Summary Results from:

Bi-Directional Reflectance Factor Determination of the Railroad Valley Playa
As they relate to the validation of MOD43

Authors: Bruegge, C., Coburn, C., Elmes, A., Helmlinger, M. C., Kataoka, F., Kuester, M., Kuze, A., Ochoa, T., Schaaf, C., Shiomi, K., and Schwander, F. M

Source: Remote Sensing, 11 (12)

Link to: Access Publication


Vicarious calibration is the determination of an on-orbit sensor's radiometric response using measurements over test sites such as Railroad Valley (RRV), Nevada. It has the highest accuracy when a remote sensor's view angle is aligned with that of the surface measurements, namely at a nadir view. For view angles greater than 10° the dominant error is the uncertainty in the off-nadir correction factor. The factor is largest in the back-scatter principal plane and can reach 20%. The Orbiting-Carbon Observatory has access to a number of datasets to determine this deviation. These include measurements from field instruments such as the Portable Apparatus for Rapid Acquisition of Bidirectional Observation of the Land and Atmosphere (PARABOLA), as well as satellite measurements from Multi-angle Imaging SpectroRadiometer (MISR) and MODerate resolution Imaging Spectroradiometer (MODIS).

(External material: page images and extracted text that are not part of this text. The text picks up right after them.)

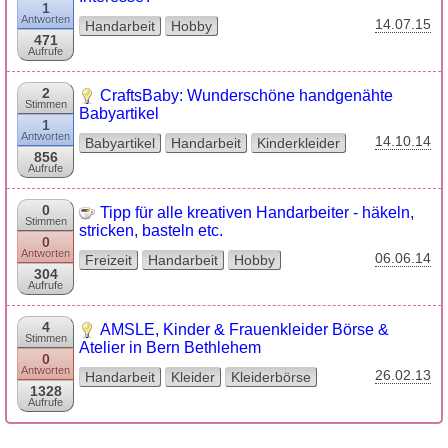
1
Antworten
14.07.15
Handarbeit
Hobby
471
Aufrufe
2
CraftsBaby: Wunderschöne handgenähte
Stimmen
Babyartikel
1
Antworten
14.10.14
Babyartikel
Handarbeit
Kinderkleider
856
Aufrufe
0
Tipp für alle kreativen Handarbeiter - häkeln,
Stimmen
stricken, basteln etc.
0
Antworten
06.06.14
Freizeit
Handarbeit
Hobby
304
Aufrufe
4
AMSLE, Kinder & Frauenkleider Börse &
Stimmen
Atelier in Bern Bethlehem
0
Antworten
26.02.13
Handarbeit
Kleider
Kleiderbörse
1328
Aufrufe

The correction factor derived from PARABOLA is consistent in time and space to within 2% for view angles as large as 30. Field spectrometer data show that the correction term is spectrally invariant. For this reason, a time-invariant model of RRV surface reflectance, along with empirically derived coefficients, is sufficient to use in the calibration of off-nadir sensors, provided there has been no recent rainfall. With this off-nadir correction, calibrations can be expected to have uncertainties within 5%.